Bilkent University
Department of Computer Engineering
S E M I N A R

 

A Line-based Representation for Matching Words

 

Ethem Fatih Can
MSc. Student
Computer Engineering Department
Bilkent University

With the increase of the number of documents available in the digital environment, efficient access to the documents becomes crucial. Manual indexing of the documents is costly; however, and can be carried out only in limited amounts. Image processing techniques are considered to deal with the problem. Although plenty of effort has been spent on optical character recognition (OCR), most of the existing OCR systems fail to address the challenge of recognizing the characters in historical documents on account of the poor quality of old documents, the high level of noise factors, and the variety of scripts. More importantly, OCR systems are usually language dependent and not available for all languages. Word spotting techniques have been proposed recently to access the historical documents with the idea that humans read whole words at a time. In these studies the words rather than the characters are considered as the basic units. Due to the poor quality of historical documents, the representation and matching of words continue to be challenging problems for word spotting. In this study we address these challenges and propose a simple but effective method for the representation schema. The images are represented by a set of line descriptors.
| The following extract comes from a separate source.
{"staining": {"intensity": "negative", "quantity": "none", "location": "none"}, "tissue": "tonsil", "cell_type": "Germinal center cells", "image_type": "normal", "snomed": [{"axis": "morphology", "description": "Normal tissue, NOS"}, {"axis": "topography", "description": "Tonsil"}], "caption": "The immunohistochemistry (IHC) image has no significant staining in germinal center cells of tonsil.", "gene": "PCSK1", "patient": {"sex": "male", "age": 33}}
Two different matching methods, WILD (Word Image matching using Line Descriptors) and RECS (Redif Extraction using Contour Segments), using the line-based representation are proposed as well. The line based representation, which does not require any specific pre-processing steps is applicable to different languages and scripts. The first matching method, WILD, is based on two tasks which are retrieval (i.e. querying a template image on the test bed to retrieve the most similar one), and recognition of the words in English and Ottoman historical documents. The method provides better results than the existing word spotting studies in terms of retrieval and recognition tasks. The latter method, RECS, is different than the word spotting methods in which requirement of choosing the template image to query is removed. In the method, the redifs in the handwritten Ottoman literary texts are automatically extracted. RECS provides promising results in the task of extracting the redifs which provides motivation for further and advanced studies based upon this matching technique.